Please copy every line of the records below word for word and in the same order, leaving out the pictures.

__Saved data entries__.
** Begin **
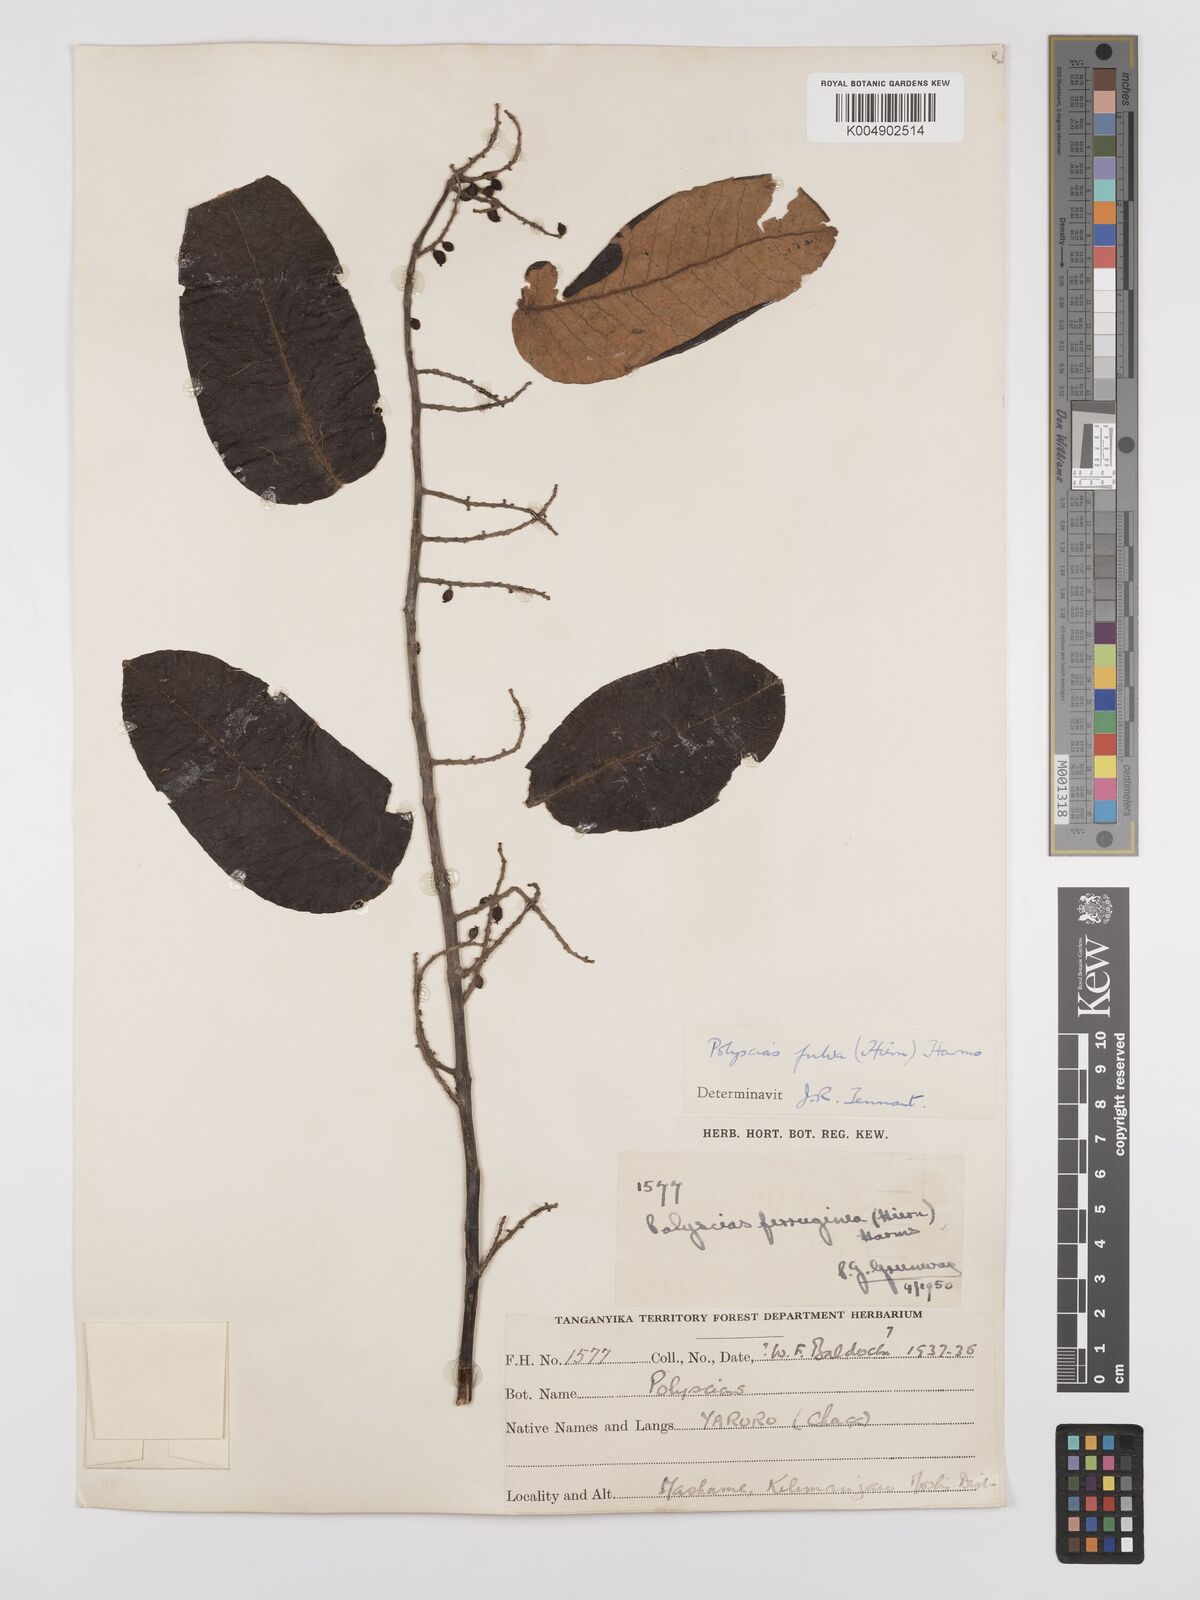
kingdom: Plantae
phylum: Tracheophyta
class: Magnoliopsida
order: Apiales
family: Araliaceae
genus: Polyscias
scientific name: Polyscias fulva
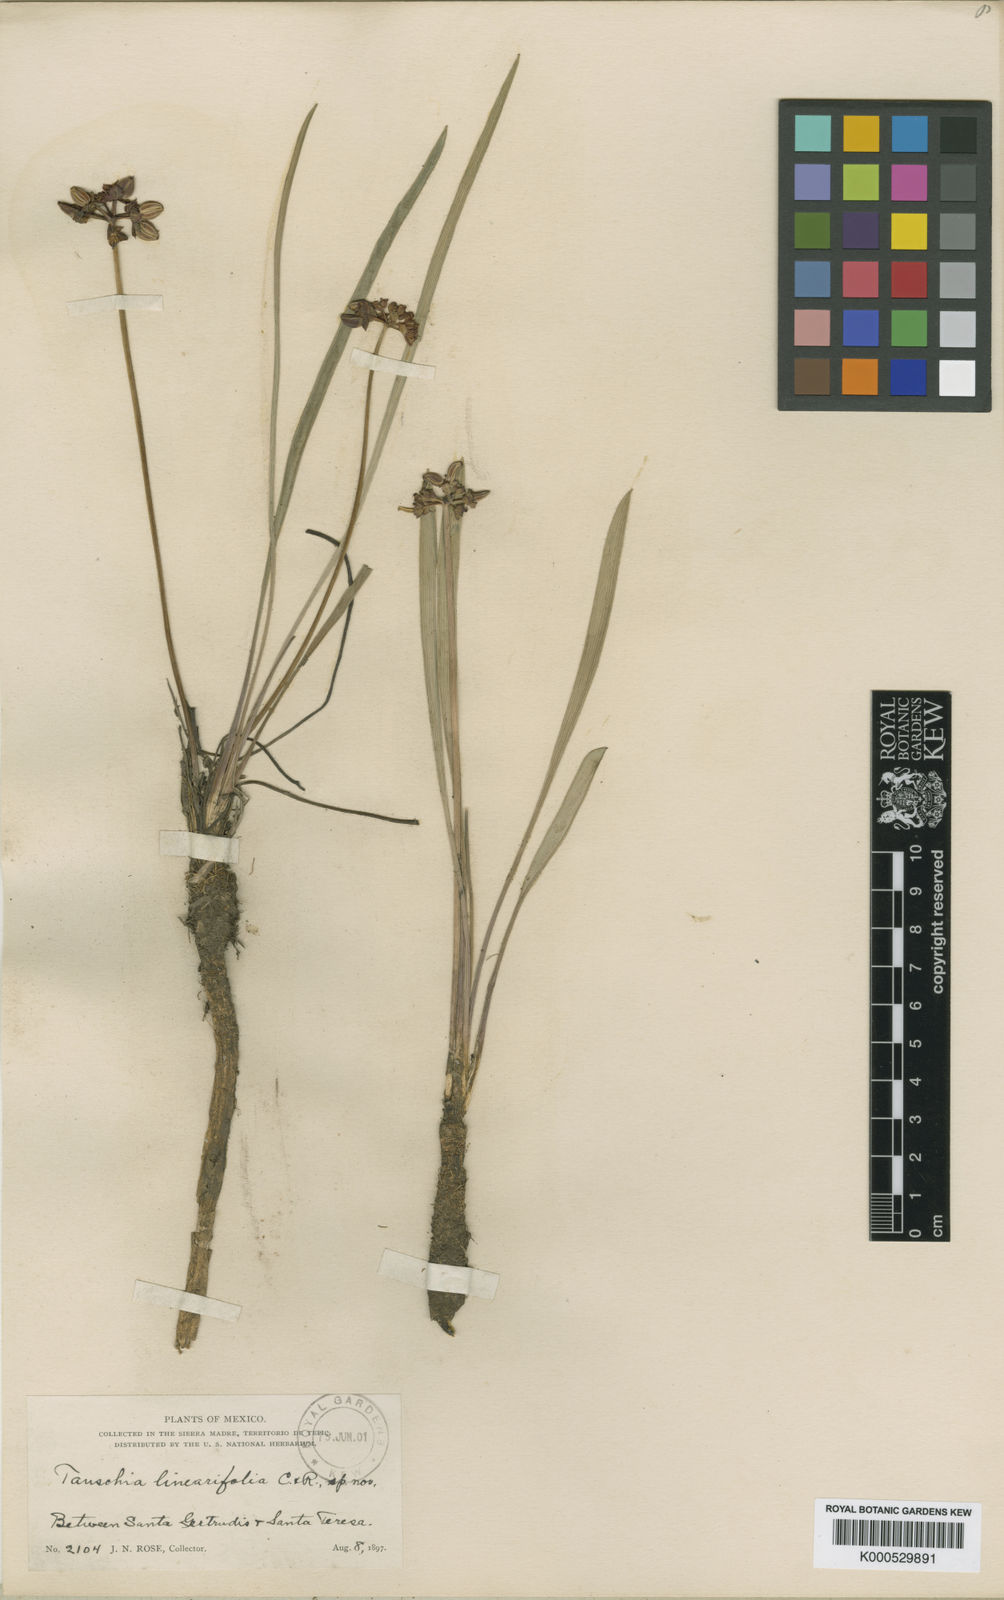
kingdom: Plantae
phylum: Tracheophyta
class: Magnoliopsida
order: Apiales
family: Apiaceae
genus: Tauschia
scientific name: Tauschia linearifolia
** End **
__CORRECT RESULT__.
kingdom: Plantae
phylum: Tracheophyta
class: Magnoliopsida
order: Apiales
family: Araliaceae
genus: Polyscias
scientific name: Polyscias fulva
kingdom: Plantae
phylum: Tracheophyta
class: Magnoliopsida
order: Apiales
family: Apiaceae
genus: Tauschia
scientific name: Tauschia linearifolia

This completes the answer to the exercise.